Running HiveServer2 |

For running HiveServer2, Hive on MR3 can create three kinds of Pods: HiveServer2 Pod, DAGAppMaster Pod, and ContainerWorker Pod.

A HiveServer2 Pod runs a HiveServer2 container and optionally another container for DAGAppMaster in LocalProcess mode. The user creates a HiveServer2 Pod by executing the script kubernetes/run-hive.sh.
A DAGAppMaster Pod is created by HiveServer2 when DAGAppMaster is configured to run in Kubernetes mode (i.e., mr3.master.mode is set to kubernetes in mr3-site.xml).
A ContainerWorker Pod runs a ContainerWorker container and is created by DAGAppMaster at runtime.

Configuring the HiveServer2 Pod

The file kubernetes/yaml/hive.yaml creates a Pod for running HiveServer2 (by creating a Deployment). The user should update several sections in this file according to Kubernetes cluster settings.

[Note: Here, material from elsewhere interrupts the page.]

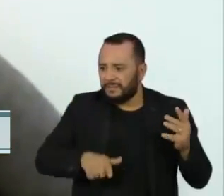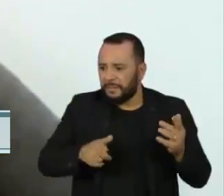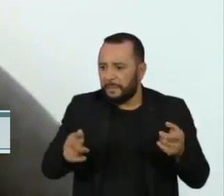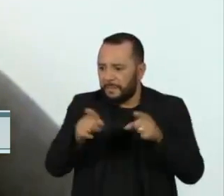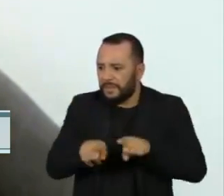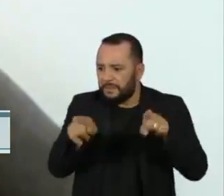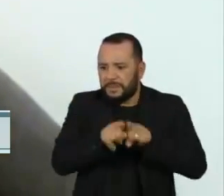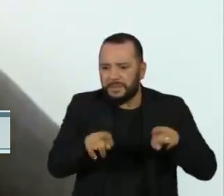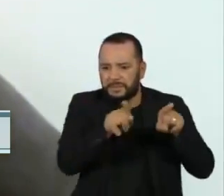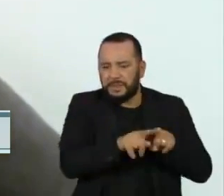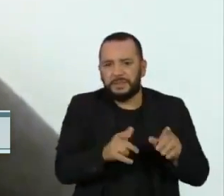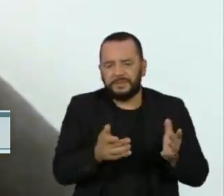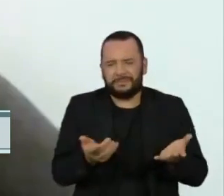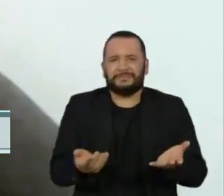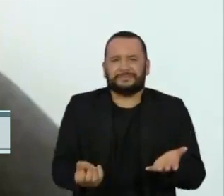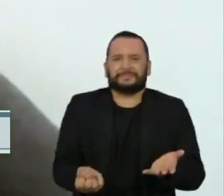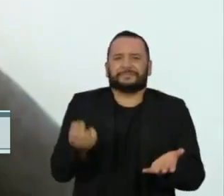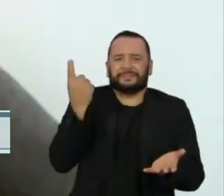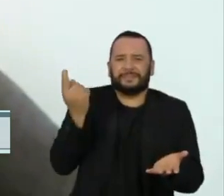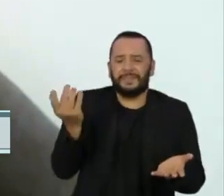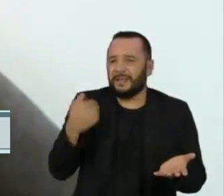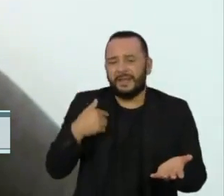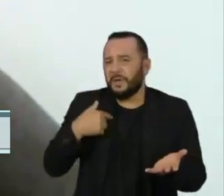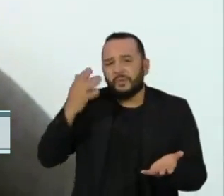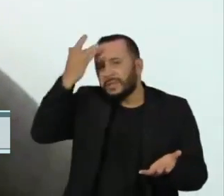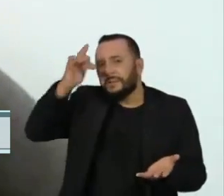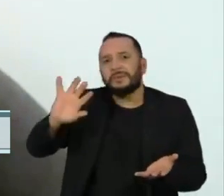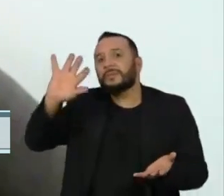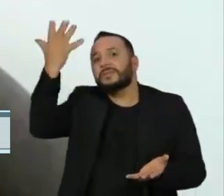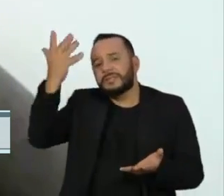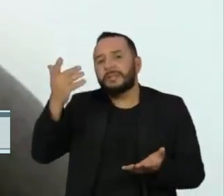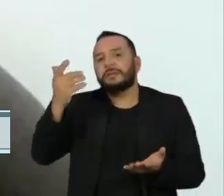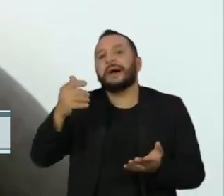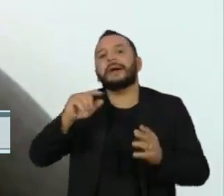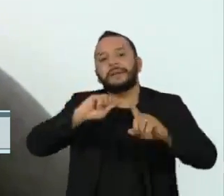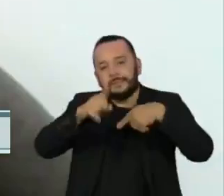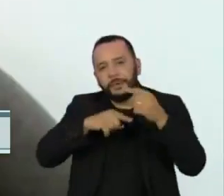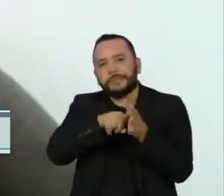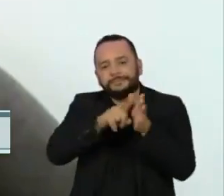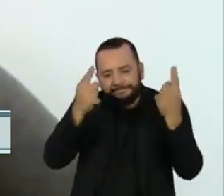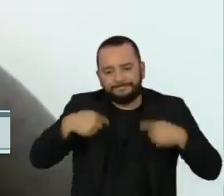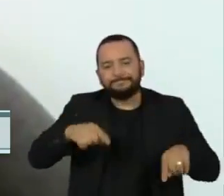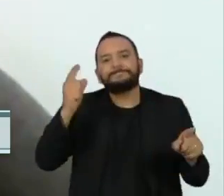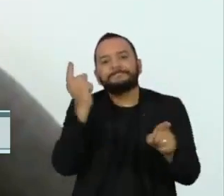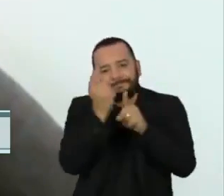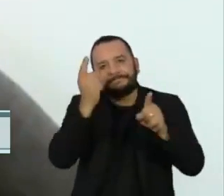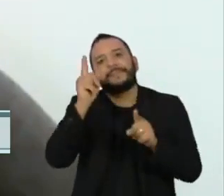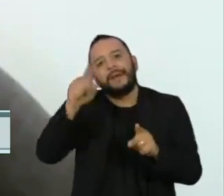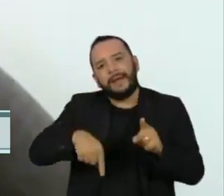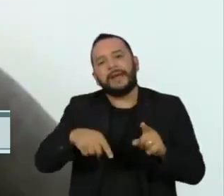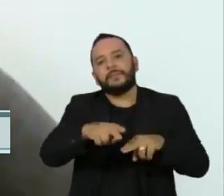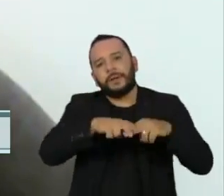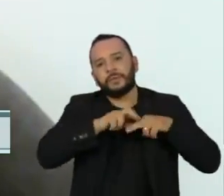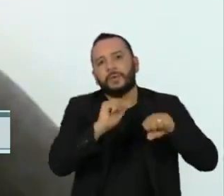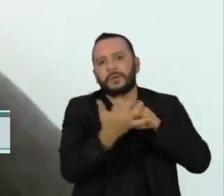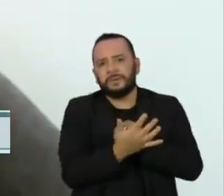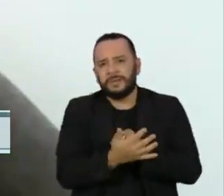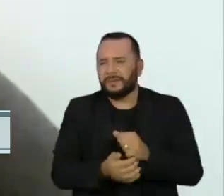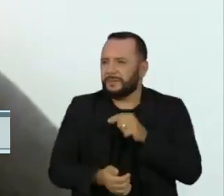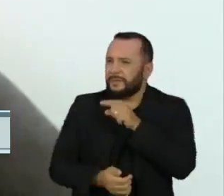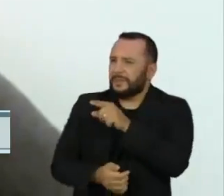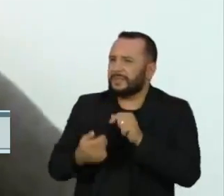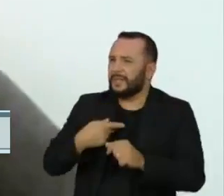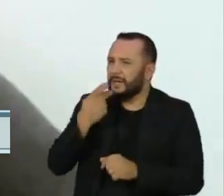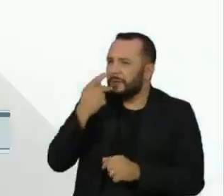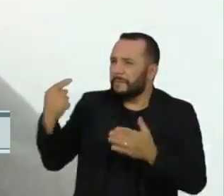imaginaria que uma coisa teria relação com a outra. Então eu percebi mesmo que as pessoas falavam. Meu marido falava, Natália, você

In the spec/template/spec/containers section:

The image field should match the Docker image specified by DOCKER_HIVE_IMG in kubernetes/env.sh.
The args field specifies the DAGAppMaster mode: --localthread for LocalThread mode, --localprocess for LocalProcess mode, and --kubernetes for Kubernetes mode.
The resources/requests and resources/limits fields specify the resources to to be allocated to a HiveServer2 Pod.
The three fields ports/containerPort, readinessProbe/tcpSocket/port, and livenessProbe/tcpSocket/port should match the port number specified in hiveserver2-service.yaml.

$ vi kubernetes/yaml/hive.yaml

spec:
  template:
    spec:
      containers:
      - image: 10.1.91.17:5000/hive3
        args: ["start", "--kubernetes"]
        resources:
          requests:
            cpu: 4
            memory: 32Gi
          limits:
            cpu: 4
            memory: 32Gi
        ports:
        - containerPort: 9852
        readinessProbe: 
          tcpSocket: 
            port: 9852 
        livenessProbe: 
          tcpSocket: 
            port: 9852

In the spec/template/spec/volumes section:

The configMap/name field under conf-k8s-volume should match the name specified by CONF_DIR_CONFIGMAP in kubernetes/env.sh.
The secret/secretName field under key-k8s-volume should match the name specified by KEYTAB_SECRET in kubernetes/env.sh.

$ vi kubernetes/yaml/hive.yaml

spec:
  template:
    spec:
      volumes:
      - name: conf-k8s-volume
        configMap:
          name: hivemr3-conf-configmap
      - name: key-k8s-volume
        secret:
          secretName: hivemr3-keytab-secret

The spec/template/spec/hostAliases field can list aliases for hosts that may not be found in the default DNS. For example, the host running Metastore may be unknown to the default DNS, in which case the user can add an alias for it.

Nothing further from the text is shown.